When trying to do any narrow inside or outside corner I try to plan it out so the narrow cut is as wide as possible first then do the wider section second.


----------



## mae-ling (Dec 9, 2011)

For narrow rips I use a plastic speed square. Put the knife on the desired measurement and run it along.

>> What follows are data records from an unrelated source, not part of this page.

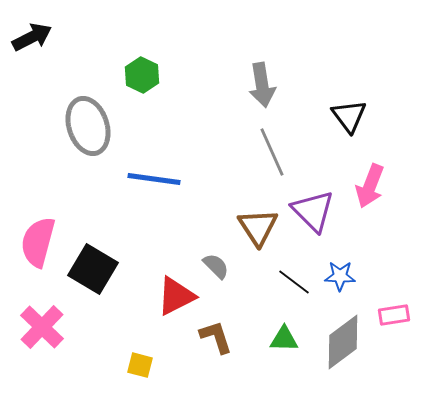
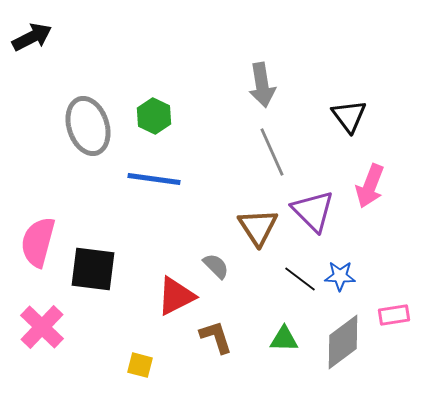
green hexagon: moved 12 px right, 41 px down
black square: rotated 24 degrees counterclockwise
black line: moved 6 px right, 3 px up
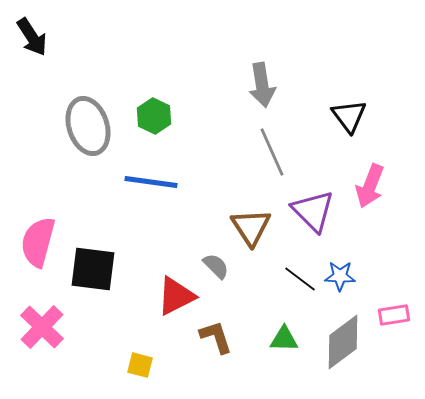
black arrow: rotated 84 degrees clockwise
blue line: moved 3 px left, 3 px down
brown triangle: moved 7 px left
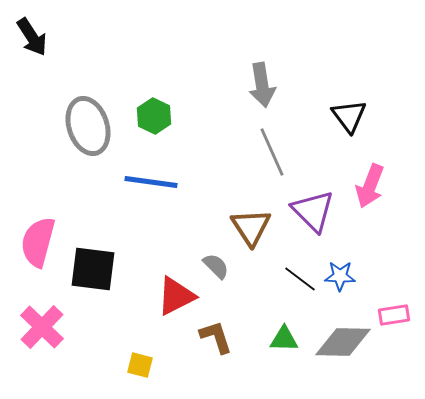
gray diamond: rotated 38 degrees clockwise
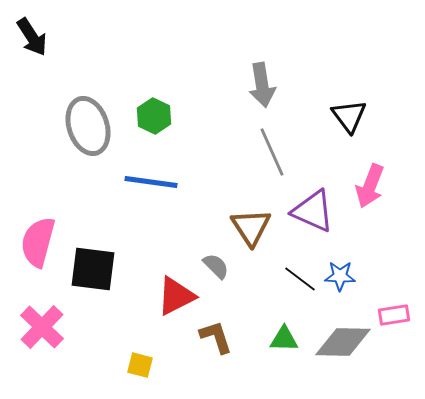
purple triangle: rotated 21 degrees counterclockwise
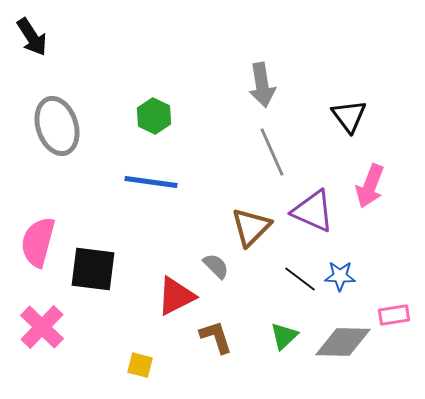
gray ellipse: moved 31 px left
brown triangle: rotated 18 degrees clockwise
green triangle: moved 3 px up; rotated 44 degrees counterclockwise
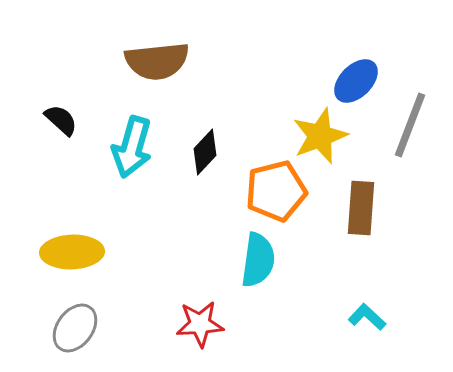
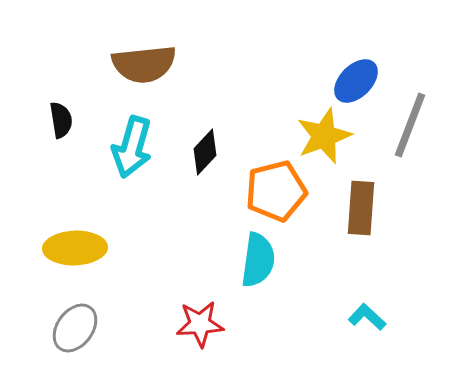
brown semicircle: moved 13 px left, 3 px down
black semicircle: rotated 39 degrees clockwise
yellow star: moved 4 px right
yellow ellipse: moved 3 px right, 4 px up
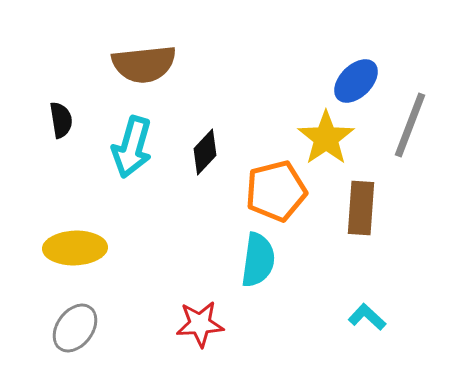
yellow star: moved 2 px right, 2 px down; rotated 14 degrees counterclockwise
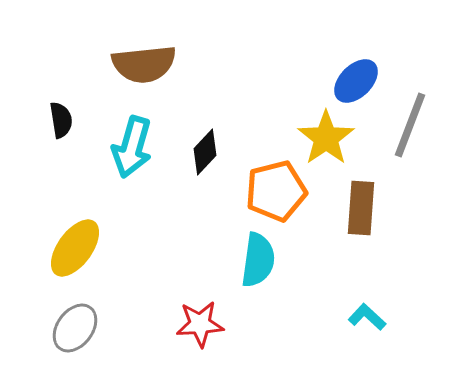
yellow ellipse: rotated 52 degrees counterclockwise
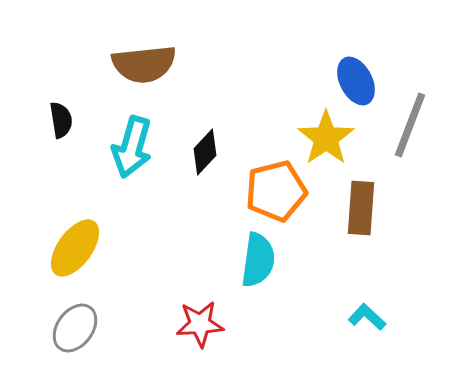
blue ellipse: rotated 72 degrees counterclockwise
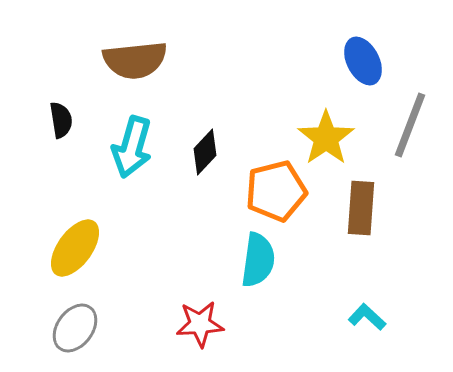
brown semicircle: moved 9 px left, 4 px up
blue ellipse: moved 7 px right, 20 px up
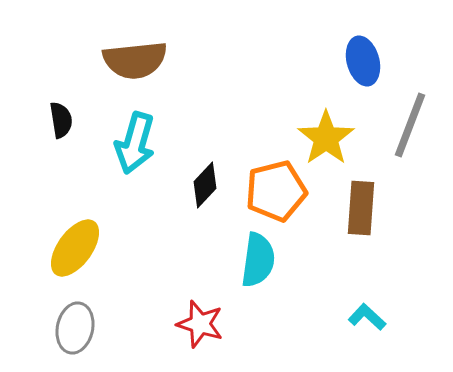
blue ellipse: rotated 12 degrees clockwise
cyan arrow: moved 3 px right, 4 px up
black diamond: moved 33 px down
red star: rotated 21 degrees clockwise
gray ellipse: rotated 24 degrees counterclockwise
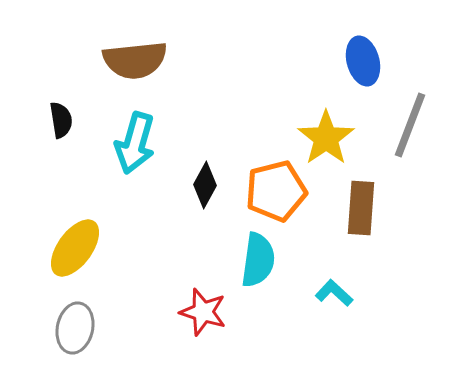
black diamond: rotated 15 degrees counterclockwise
cyan L-shape: moved 33 px left, 24 px up
red star: moved 3 px right, 12 px up
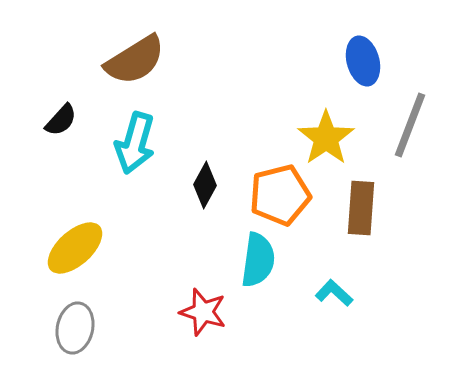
brown semicircle: rotated 26 degrees counterclockwise
black semicircle: rotated 51 degrees clockwise
orange pentagon: moved 4 px right, 4 px down
yellow ellipse: rotated 12 degrees clockwise
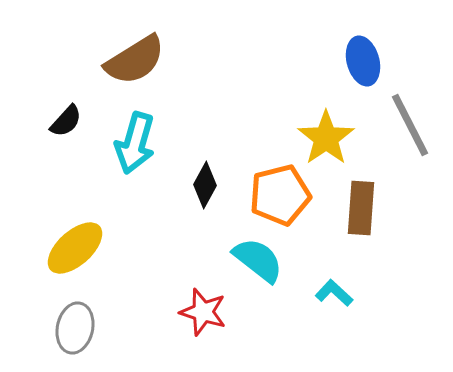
black semicircle: moved 5 px right, 1 px down
gray line: rotated 48 degrees counterclockwise
cyan semicircle: rotated 60 degrees counterclockwise
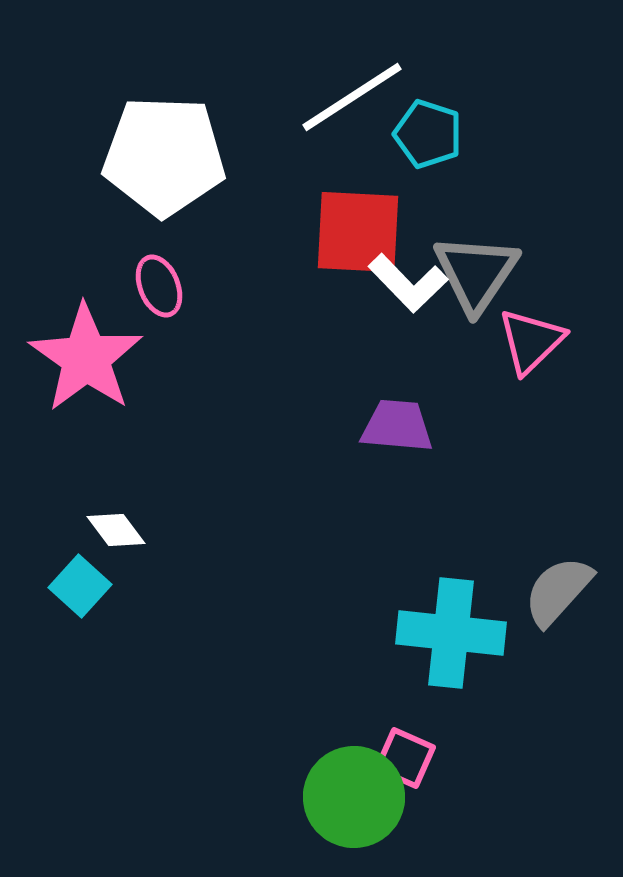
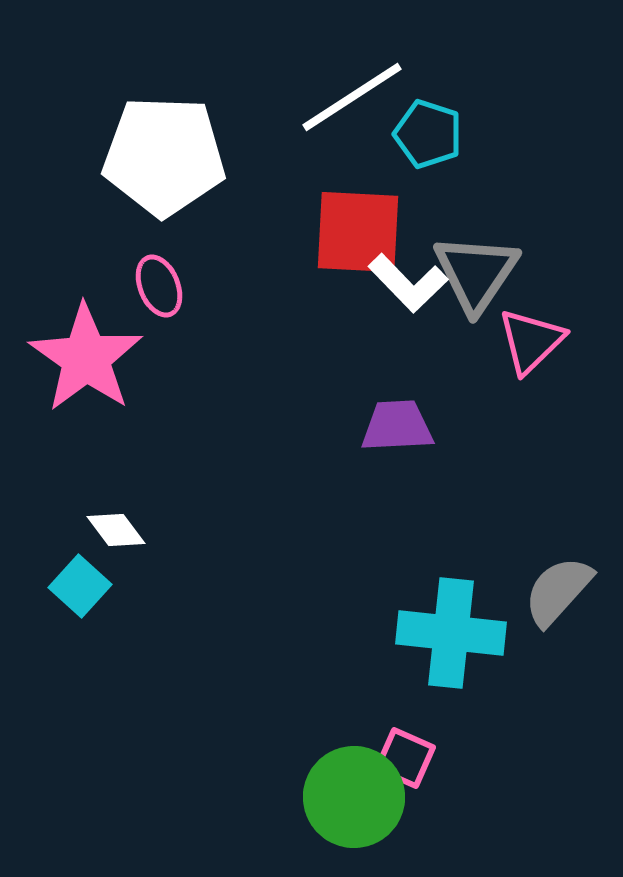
purple trapezoid: rotated 8 degrees counterclockwise
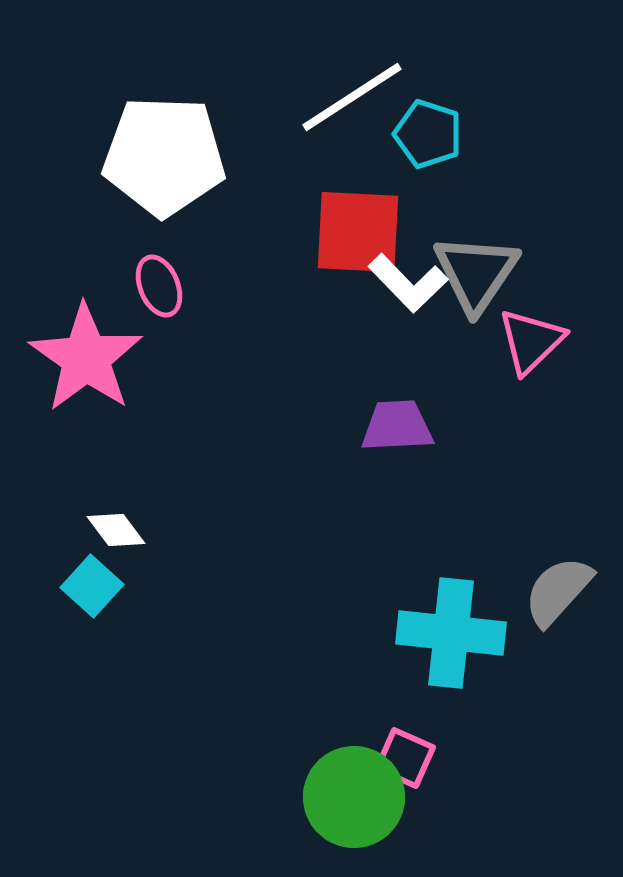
cyan square: moved 12 px right
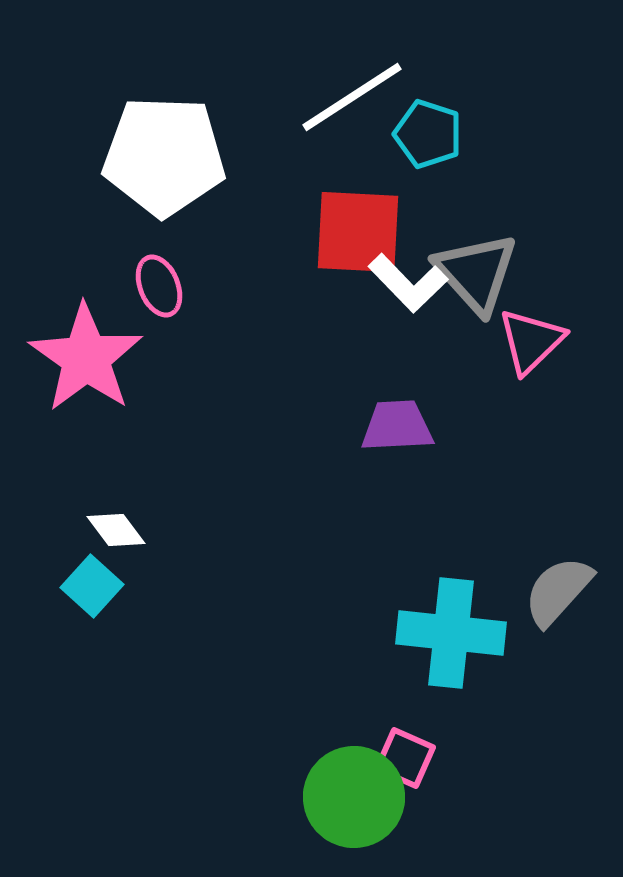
gray triangle: rotated 16 degrees counterclockwise
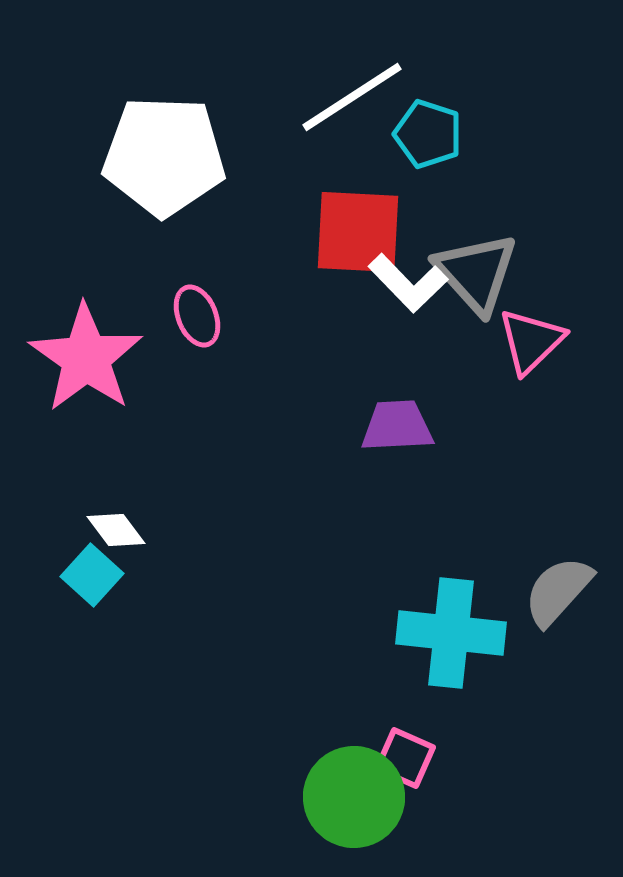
pink ellipse: moved 38 px right, 30 px down
cyan square: moved 11 px up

Generally I would put the drywall on the front surface first, making it now 2", then the strip then the drywall on the back surface.


----------



## joecaption (Nov 30, 2011)

I just happen to own one of these so that's what I use.
http://malcoproducts.com/product/roofing-siding-gutter/siding-vinyl/siding-tools-vinyl/sider

Just using your hand to guide it along the edge works ok.


----------



## SquishyBall (Mar 19, 2013)

Alright here's a pic. 









Would you do A or B? i.e. do you need the little strip at all if the corner beads will overlap and bond to each other anyways?


----------



## SquishyBall (Mar 19, 2013)

joecaption said:


> http://malcoproducts.com/product/roofing-siding-gutter/siding-vinyl/siding-tools-vinyl/sider


The Sider device is kinda neat... I'll get one of those! I could also just make a fixed width jig out of a couple pcs of scrap plywood.


----------



## brockmiera (Oct 9, 2012)

Im no drywall expert but I'd be inclined to do A but without that small piece of drywall. I'd just put the corner bead, tape the corner, and float the 1" section.


----------



## mae-ling (Dec 9, 2011)

That slider is neat, would be great for siding!!!!!


----------